I'll have another go tonight ...depending if the little fella allows it! :roll:


----------



## Lisa. (May 7, 2002)

Found the instructions here

I'll have a go at the weekend 

http://www.audipages.com/upgrades/chromemirrorold.html


----------



## paulb (May 6, 2002)

scoTTy said:


> Hopefully now were getting into a bit more of a routine at home, I may be able to locate it. There's a few people with A4's who want to do the same thing. It's now starting to appeal to me for a cool box in this weather!

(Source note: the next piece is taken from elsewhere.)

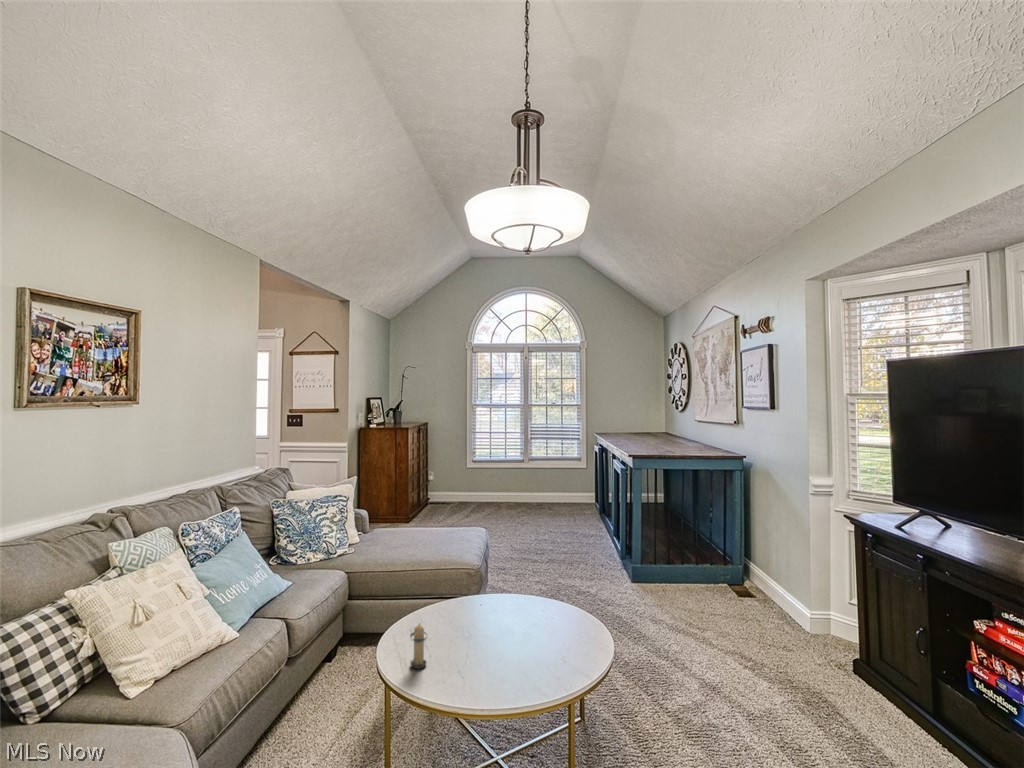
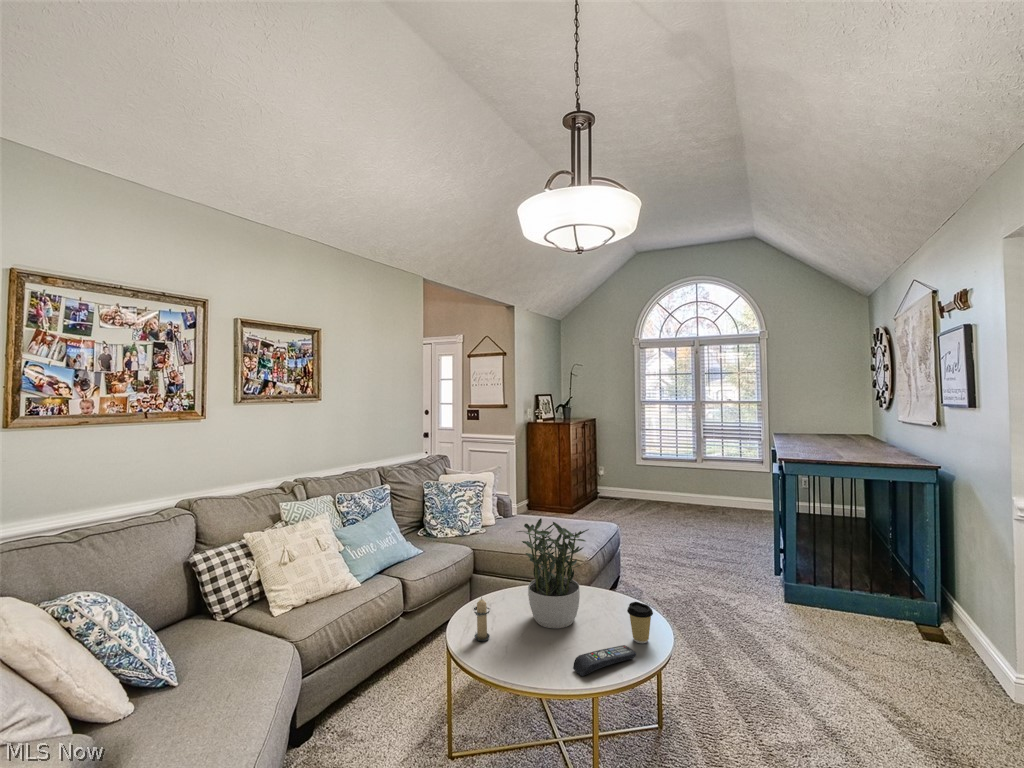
potted plant: none [439,533,513,641] -> present [518,518,589,629]
coffee cup: none [552,601,575,638] -> present [627,602,653,643]
remote control: none [524,643,570,680] -> present [573,645,636,676]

Should have got a Mondeo - mine came as standard!


----------



## scoTTy (May 6, 2002)

Lisa. said:


> Found the instructions here
> 
> I'll have a go at the weekend
> 
> http://www.audipages.com/upgrades/chromemirrorold.html


Grrrr I'm just to late as I just found this :roll: : HERE


----------



## scoTTy (May 6, 2002)

paulb said:


> Should have got a Mondeo - mine came as standard!


But I've got the Mondeo's seats :wink:


----------



## jam225 (Jun 24, 2003)

Arrrgh

Sorry Lisa I just read this thread after I responded to your PM 

Hope you get the mirror caps changed easily. Once you do them once its an easy 5 min swap

Heres a photo of my old A4 with the caps on










Cheers

John


----------